Trump Sebut Ayatollah Ali Khamenei Tewas, Menlu Iran: Masih Hidup
RAKYATMEDIAPERS.CO.ID - Presiden Amerika Serikat (AS) Donald Trump secara terbuka mengklaim bahwa Pemimpin Tertinggi Iran, Ayatollah Ali Khamenei, telah tewas dalam operasi militer besar-besaran. Pernyataan ini disampaikan menyusul serangan udara yang dilancarkan oleh pasukan Amerika Serikat bersama Israel ke wilayah Iran pada Sabtu, 28 Februari 2026.
Melalui platform media sosial Truth Social, Trump menegaskan bahwa Khamenei terbunuh dalam serangan yang menargetkan lokasi di dekat kantor pemimpin tertinggi tersebut. Trump menyebut kematian sosok yang ia nilai sebagai salah satu orang paling berbahaya dalam sejarah ini sebagai peluang besar bagi rakyat Iran untuk merebut kembali negara mereka.
Serangan Udara Masif di Jantung Teheran
Laporan dari The Independent menyebutkan bahwa militer AS dan Israel melakukan operasi pertempuran besar untuk menghancurkan kekuatan rudal Iran. Salah satu target utama serangan adalah kediaman dan kantor pusat Ayatollah Ali Khamenei yang dikabarkan luluh lantak akibat hantaman rudal.
Perdana Menteri Israel, Benjamin Netanyahu, turut memperkuat narasi tersebut dengan menyatakan adanya tanda-tanda signifikan bahwa Khamenei tidak selamat. Netanyahu menegaskan serangan tersebut bertujuan untuk mengakhiri ancaman jangka panjang yang selama ini ditebarkan oleh rezim Ayatollah.
Bantahan Keras dari Pihak Iran
Di sisi lain, Pemerintah Iran memberikan respons cepat untuk membantah klaim kematian pemimpin mereka. Menteri Luar Negeri Iran, Abbas Araghchi, dalam wawancara eksklusif dengan NBC menyatakan bahwa sepanjang pengetahuannya, Ayatollah Ali Khamenei dan Presiden Masoud Pezeshkian dalam kondisi selamat.
Araghchi menekankan bahwa situasi di Iran saat ini telah terkendali sepenuhnya meskipun terjadi serangan udara. Ia mengakui adanya beberapa korban jiwa di kalangan komandan militer, namun memastikan hampir seluruh pejabat tinggi negara selamat dari operasi tersebut.
Dampak Eskalasi Regional dan Korban Jiwa
Hingga Minggu pagi, 1 Maret 2026, jumlah korban tewas akibat serangan AS-Israel dilaporkan telah mencapai 115 orang.

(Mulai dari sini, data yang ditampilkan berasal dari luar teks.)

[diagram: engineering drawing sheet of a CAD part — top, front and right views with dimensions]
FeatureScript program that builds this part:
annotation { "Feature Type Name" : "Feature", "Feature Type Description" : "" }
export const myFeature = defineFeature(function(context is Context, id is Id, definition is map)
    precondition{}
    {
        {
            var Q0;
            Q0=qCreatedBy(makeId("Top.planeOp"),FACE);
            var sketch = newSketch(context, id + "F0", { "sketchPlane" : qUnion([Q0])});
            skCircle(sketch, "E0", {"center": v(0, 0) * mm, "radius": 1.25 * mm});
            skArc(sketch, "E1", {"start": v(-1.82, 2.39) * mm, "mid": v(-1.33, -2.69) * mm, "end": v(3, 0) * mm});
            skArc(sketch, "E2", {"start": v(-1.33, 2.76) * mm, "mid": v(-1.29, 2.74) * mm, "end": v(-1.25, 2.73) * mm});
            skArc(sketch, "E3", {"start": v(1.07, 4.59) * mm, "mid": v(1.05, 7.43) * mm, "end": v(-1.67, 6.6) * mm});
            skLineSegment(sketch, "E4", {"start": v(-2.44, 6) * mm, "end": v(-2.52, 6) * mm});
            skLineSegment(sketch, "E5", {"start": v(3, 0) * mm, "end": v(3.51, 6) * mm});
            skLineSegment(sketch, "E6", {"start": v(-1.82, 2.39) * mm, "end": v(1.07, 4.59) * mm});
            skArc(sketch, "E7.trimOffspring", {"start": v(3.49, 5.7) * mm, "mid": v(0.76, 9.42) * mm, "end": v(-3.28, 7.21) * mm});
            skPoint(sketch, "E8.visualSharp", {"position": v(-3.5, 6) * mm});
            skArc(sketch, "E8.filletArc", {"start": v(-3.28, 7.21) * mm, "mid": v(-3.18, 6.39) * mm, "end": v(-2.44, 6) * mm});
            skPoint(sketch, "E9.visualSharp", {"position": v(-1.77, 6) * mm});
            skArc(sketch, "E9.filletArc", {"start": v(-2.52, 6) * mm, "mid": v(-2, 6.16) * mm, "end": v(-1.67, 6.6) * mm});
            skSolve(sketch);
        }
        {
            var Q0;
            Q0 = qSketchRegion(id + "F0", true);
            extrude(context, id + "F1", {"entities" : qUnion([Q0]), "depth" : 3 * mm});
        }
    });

Sebagai balasan, Iran meluncurkan rentetan rudal yang menargetkan pangkalan militer Amerika Serikat di Bahrain dan Qatar, serta menyerang 14 basis militer AS lainnya di kawasan tersebut.
Ketegangan ini memicu kekhawatiran global, termasuk gangguan pada jadwal penerbangan internasional dan pelaksanaan Piala Dunia 2026. Sekjen PBB telah mengeluarkan kecaman terhadap aksi militer ini, yang dinilai dapat merusak perdamaian dan keamanan internasional secara permanen.
Pertanyaan Umum (FAQ)
Kapan serangan AS dan Israel ke Iran terjadi?

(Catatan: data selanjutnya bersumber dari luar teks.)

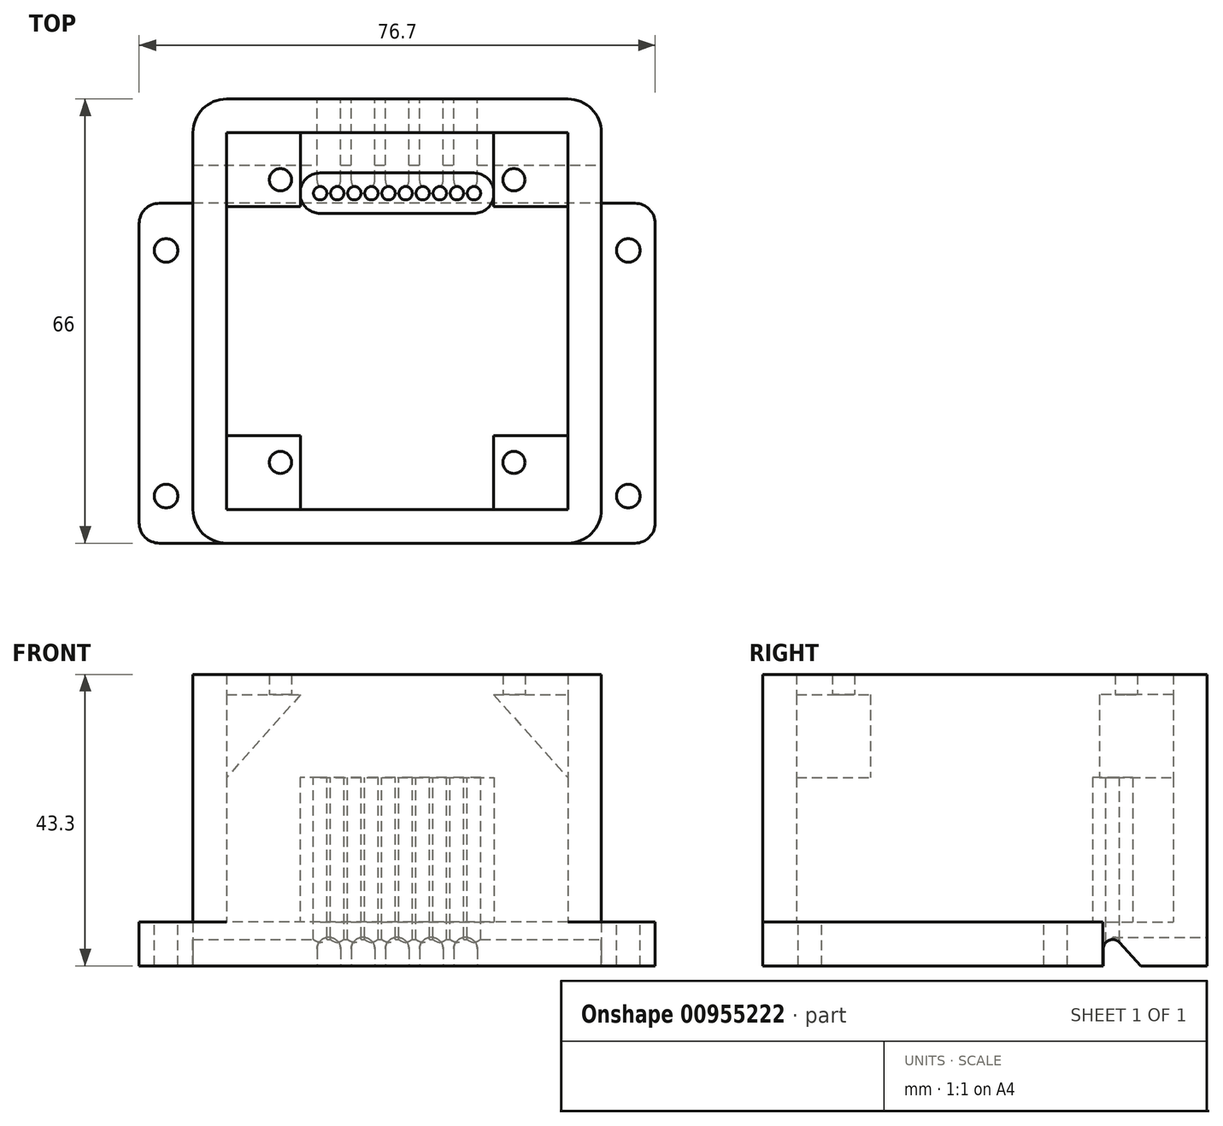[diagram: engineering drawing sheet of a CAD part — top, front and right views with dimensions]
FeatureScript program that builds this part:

Serangan besar-besaran tersebut terjadi pada hari Sabtu, 28 Februari 2026, yang menargetkan infrastruktur rudal dan kepemimpinan Iran.
Apa klaim Donald Trump terkait Ayatollah Ali Khamenei?
Donald Trump mengklaim di media sosial Truth bahwa Ayatollah Ali Khamenei telah tewas dalam serangan tersebut dan menyebutnya sebagai kesempatan rakyat Iran untuk merdeka.
Bagaimana pernyataan resmi Iran mengenai kondisi Khamenei?
Menteri Luar Negeri Iran, Abbas Araghchi, membantah klaim tersebut dan menyatakan bahwa sejauh yang ia tahu, Khamenei masih hidup dan situasi terkendali.
Berapa jumlah korban tewas yang dilaporkan sejauh ini?
Berdasarkan data hingga 1 Maret 2026, jumlah korban tewas di Iran akibat serangan tersebut dilaporkan mencapai 115 orang.